It was a Thursday that started like any other Thursday. Some breakfast here, a couple of errands there, people talking about the World Cup nonstop. And then, in the middle of errands, my uncle told me he wanted to show me a place. “Cool beans” I thought. We walked away from 7th avenue (where clean air goes to die) and up into neighborhoods that looked and smelled like my childhood. We passed a park where the cutest ugly bulldogs were making friends and kept walking until we reached a house whole walls were full of flowers placed on hanging pots over the windows. “I wanna buy this when I find an apartment!” I thought to myself.
I expected to keep walking but then I saw that the house with the flowers had a name written on it: “Salón Comunal.” It was an art gallery! Sure enough, my uncle said hi to the guy standing right outside of it, next to the coolest 1960s Volkswagen minivan.
The exhibition was so conceptually interesting that I decided to go back that day with Cata, my best friend, that afternoon. The idea was that of creating a personal space that could be shared to communicate with someone that is important to you, or be enjoyed on your own. Cata and I got into a giant communication tube suit, where everything else dissappeared and the only thing we could see was each other. It was like being inside a time warped blackhole where you could shut out all the background noise and really focus on communicating with the person in front of you.
Afterwards, we went into the patio where there were some “cocoons” where you could shut off the world as you hung in the air.
Inside, there was a full body suit that you could get into as you listened to relaxing music. I loved this one because it was a mix of the previous two.
You could get into a shared, personal space with someone but listen to music instead of talking. It was, as Gabriel García Marquez describes, love “El paraiso de la soledad compartida/ The paradise of shared solitude.”
After we left the gallery, we felt great and decided to sit and soak up the sun in a nearby park. As we talked this guy came up to us and asked if we wanted to buy a ticket for the wine expo that was happening in Bogota. A moment of conflict struck my soul. See, here you have to be smart and that proposal sounded like he was somehow gonna rip us off, but I love wine so much that the idea of a wine expo was too irresistible. I gave in and bought the ticket, expecting that to be the end of the transaction.

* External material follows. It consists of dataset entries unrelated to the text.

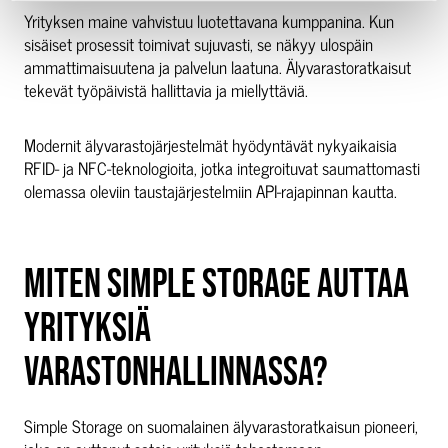
Yrityksen maine vahvistuu luotettavana kumppanina. Kun
sisäiset prosessit toimivat sujuvasti, se näkyy ulospäin
ammattimaisuutena ja palvelun laatuna. Älyvarastoratkaisut
tekevät työpäivistä hallittavia ja miellyttäviä.
Modernit älyvarastojärjestelmät hyödyntävät nykyaikaisia
RFID- ja NFC-teknologioita, jotka integroituvat saumattomasti
olemassa oleviin taustajärjestelmiin API-rajapinnan kautta.
MITEN SIMPLE STORAGE AUTTAA
YRITYKSIÄ
VARASTONHALLINNASSA?
Simple Storage on suomalainen älyvarastoratkaisun pioneeri,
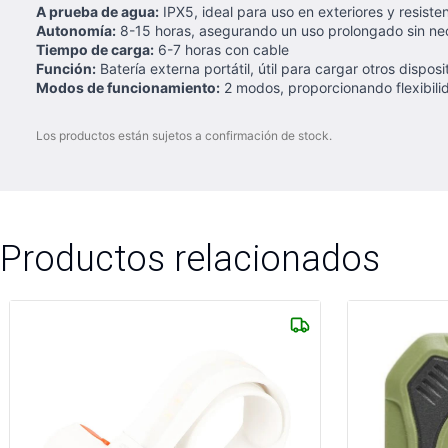
A prueba de agua:
IPX5, ideal para uso en exteriores y resistent
Autonomía:
8-15 horas, asegurando un uso prolongado sin ne
Tiempo de carga:
6-7 horas con cable
Función:
Batería externa portátil, útil para cargar otros dispos
Modos de funcionamiento:
2 modos, proporcionando flexibili
Los productos están sujetos a confirmación de stock.
Productos relacionados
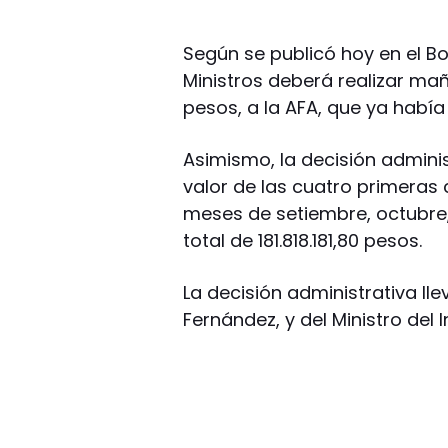
Según se publicó hoy en el Bol
Ministros deberá realizar ma
pesos, a la AFA, que ya había
Asimismo, la decisión admini
valor de las cuatro primeras 
meses de setiembre, octubre
total de 181.818.181,80 pesos.
La decisión administrativa lle
Fernández, y del Ministro del 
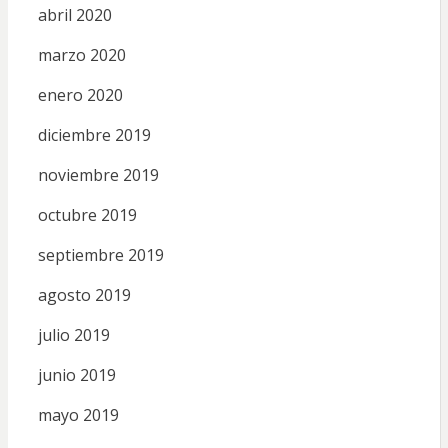
abril 2020
marzo 2020
enero 2020
diciembre 2019
noviembre 2019
octubre 2019
septiembre 2019
agosto 2019
julio 2019
junio 2019
mayo 2019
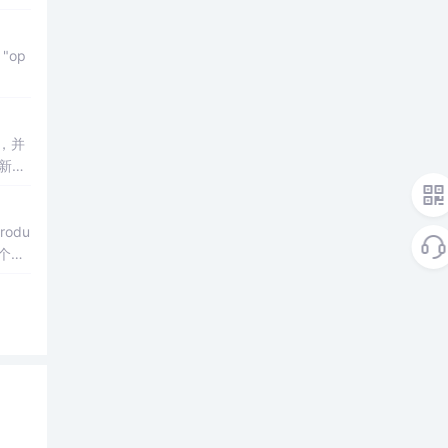
，并
 新手
odu
一个函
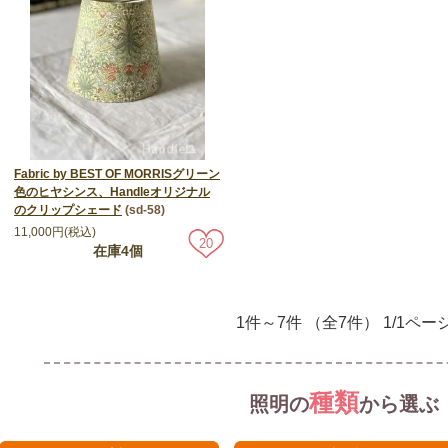
Fabric by BEST OF MORRISグリーン
色のヒヤシンス、Handleオリジナル
のクリップシェード
(sd-58)
11,000円(税込)
20
在庫4個
1件～7件 （全7件） 1/1ペー
種類
照明の
から選ぶ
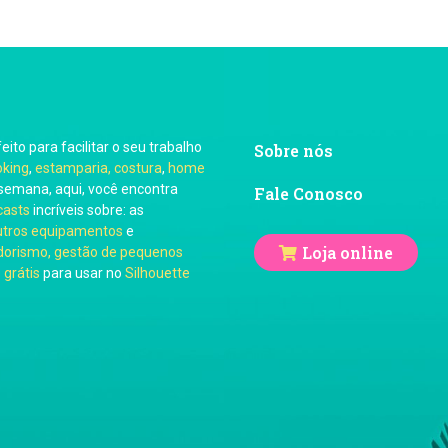
feito para facilitar o seu trabalho
Sobre nós
oking
,
estamparia, costura
,
home
semana, aqui, você encontra
Fale Conosco
casts
incríveis sobre: as
utros equipamentos
e
Loja online
orismo, gestão de pequenos
 grátis
para usar no
Silhouette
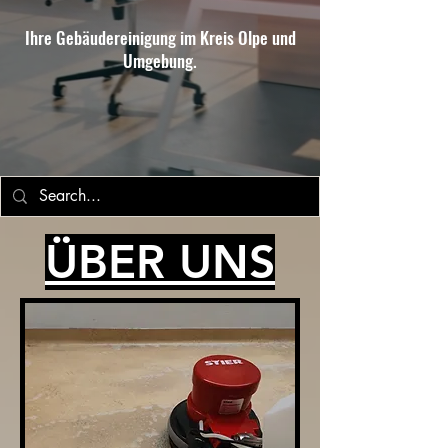
Ihre Gebäudereinigung im Kreis Olpe und
Umgebung.
ÜBER UNS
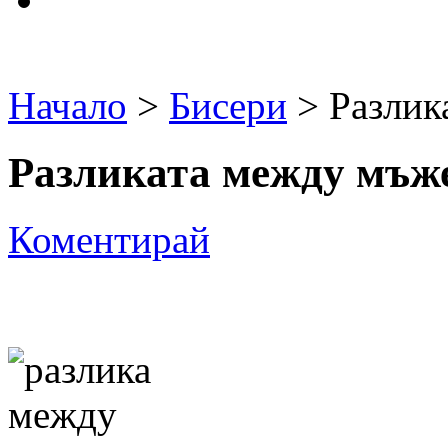
Начало
>
Бисери
> Разлик
Разликата между мъже
Коментирай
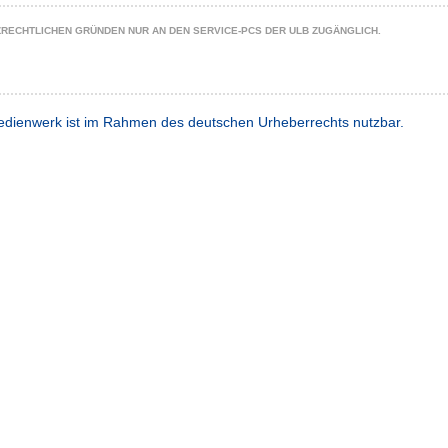
ZRECHTLICHEN GRÜNDEN NUR AN DEN SERVICE-PCS DER ULB ZUGÄNGLICH.
dienwerk ist im Rahmen des deutschen Urheberrechts nutzbar.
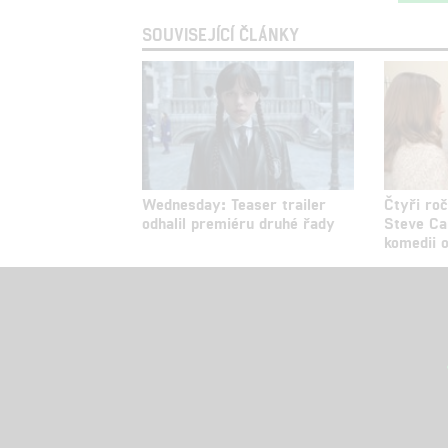
SOUVISEJÍCÍ ČLÁNKY
Wednesday: Teaser trailer
Čtyři roč
odhalil premiéru druhé řady
Steve Ca
komedii o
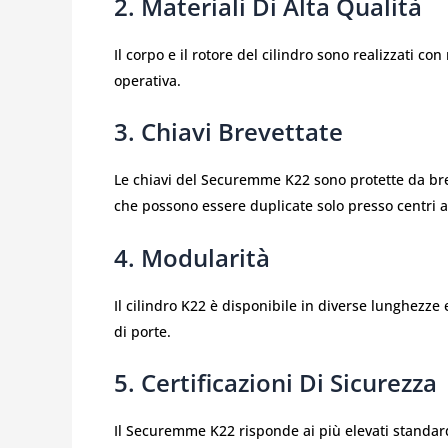
2.
Materiali Di Alta Qualità
Il corpo e il rotore del cilindro sono realizzati co
operativa.
3.
Chiavi Brevettate
Le chiavi del Securemme K22 sono protette da brev
che possono essere duplicate solo presso centri aut
4.
Modularità
Il cilindro K22 è disponibile in diverse lunghezze
di porte.
5.
Certificazioni Di Sicurezza
Il Securemme K22 risponde ai più elevati standard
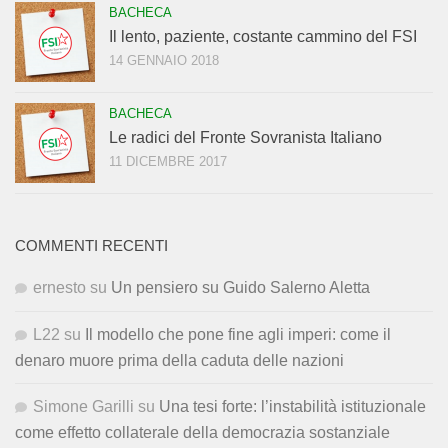
BACHECA
Il lento, paziente, costante cammino del FSI
14 GENNAIO 2018
BACHECA
Le radici del Fronte Sovranista Italiano
11 DICEMBRE 2017
COMMENTI RECENTI
ernesto
su
Un pensiero su Guido Salerno Aletta
L22
su
Il modello che pone fine agli imperi: come il
denaro muore prima della caduta delle nazioni
Simone Garilli
su
Una tesi forte: l’instabilità istituzionale
come effetto collaterale della democrazia sostanziale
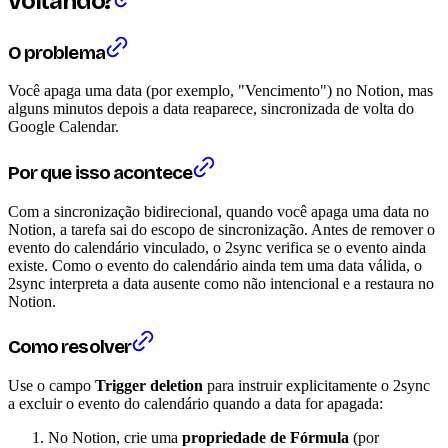
voltando?
O problema
Você apaga uma data (por exemplo, "Vencimento") no Notion, mas
alguns minutos depois a data reaparece, sincronizada de volta do
Google Calendar.
Por que isso acontece
Com a sincronização bidirecional, quando você apaga uma data no
Notion, a tarefa sai do escopo de sincronização. Antes de remover o
evento do calendário vinculado, o 2sync verifica se o evento ainda
existe. Como o evento do calendário ainda tem uma data válida, o
2sync interpreta a data ausente como não intencional e a restaura no
Notion.
Como resolver
Use o campo
Trigger deletion
para instruir explicitamente o 2sync
a excluir o evento do calendário quando a data for apagada:
No Notion, crie uma
propriedade de Fórmula
(por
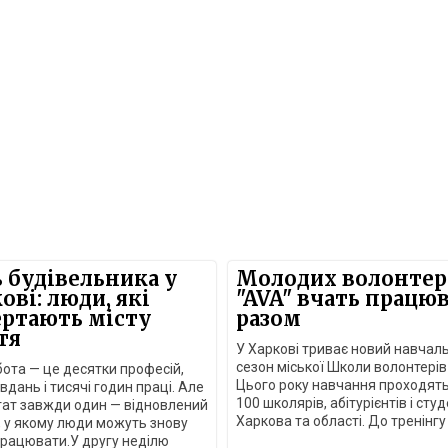
 будівельника у
Молодих волонтер
ові: люди, які
"AVA" вчать працю
ртають місту
разом
тя
У Харкові триває новий навчал
сезон міської Школи волонтерів
бота — це десятки професій,
Цього року навчання проходят
авдань і тисячі годин праці. Але
100 школярів, абітурієнтів і студ
тат завжди один — відновлений
Харкова та області. До тренінгу
, у якому люди можуть знову
командоутворення долучилися
працювати.У другу неділю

Of course, I turned out to be quite wrong. As he was selling the ticket, he sat down and started recommending tango songs to drink wine to, after singing some tango lyrics he started talking about Walt Whitman. He pulled out a poetry book by Whitman and reading poetry to us.
At this moment all I could think was “There is a stranger reading Walt Whitman outloud to me in a park…is this real?”. It was very wonderfully weird. After poetry he went on a rant abotu society, music, movies, films, etc. And while this sounds like the conversation from Before Sunrise, the truth is he was a bit more interested in hearing himself talk than in having a conversation with us. Nevertheless, it was a really interesting and unexpected encounter that had to end because we had a business meeting with one of Cata’s friend who had a job opportunity for us.

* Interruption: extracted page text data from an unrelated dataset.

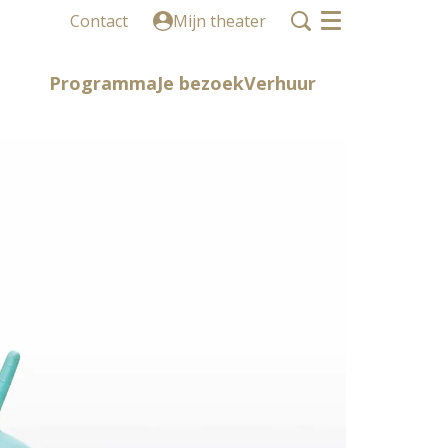
Contact
Mijn theater
Menu
Programma
Je bezoek
Verhuur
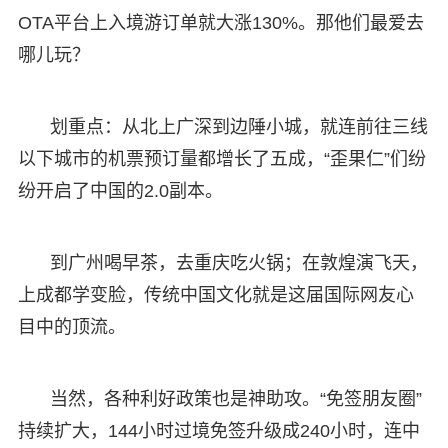
OTA平台上入境游订单就大涨130%。那他们最爱去
哪儿玩？
划重点：从北上广深到边陲小城，就连前往三线
以下城市的机票预订量都增长了五成，“歪果仁”们纷
纷开启了中国的2.0副本。
到广州喝早茶，去重庆吃火锅；在敦煌演飞天，
上成都学变脸，传统中国文化就是这届国际网友心
目中的顶流。
当然，各种利好政策也是神助攻。“免签朋友圈”
持续扩大，144小时过境免签升级成240小时，连中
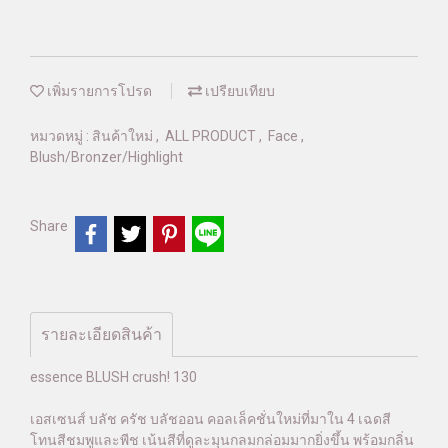
เพิ่มรายการโปรด
เปรียบเทียบ
หมวดหมู่ :
สินค้าใหม่
,
ALL PRODUCT
,
Face
,
Blush/Bronzer/Highlight
Share
รายละเอียดสินค้า
essence BLUSH crush! 130
เอสเซนส์ บลัช ครัช บลัชออน คอลเล็คชั่นใหม่ที่มาใน 4 เฉดสี
โทนสีชมพูและพีช เน้นสีที่ดูละมุนกลมกล่อมมากยิ่งขึ้น พร้อมกลิ่น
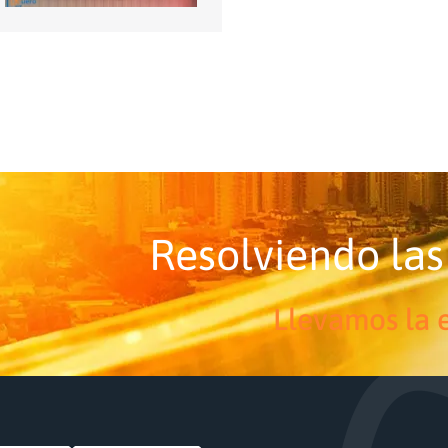
Resolviendo las
Llevamos la e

So we arrived at this place and while we were waiting this older guy came to talk to us. We asked him what the company and the place was, since we had no idea, to which he answered, “This, this is the place to make dreams come true!” Oh Lord, this was going to be fun.
So of course then we had to hear this guy talk for like 20 minutes about the product that they wanted to sell and blah blah blah. Then, when Cata’s friend got there, we had to live through the driest, most boring presentation for a pyramid scheme (though they called it a “chain”) that I have ever had to listen to. When he was FINALLY done, we politely declined. We said we weren’t interested and just like that, Cata’s friend went from the driest presenter in the world to a really cool guy!
After giving up the opportunity to become millionaires in our 20s, we went to my favorite restaurant in the world: Crepes and Waffles, where we enjoyed heavenly food, good laughs, and great conversations.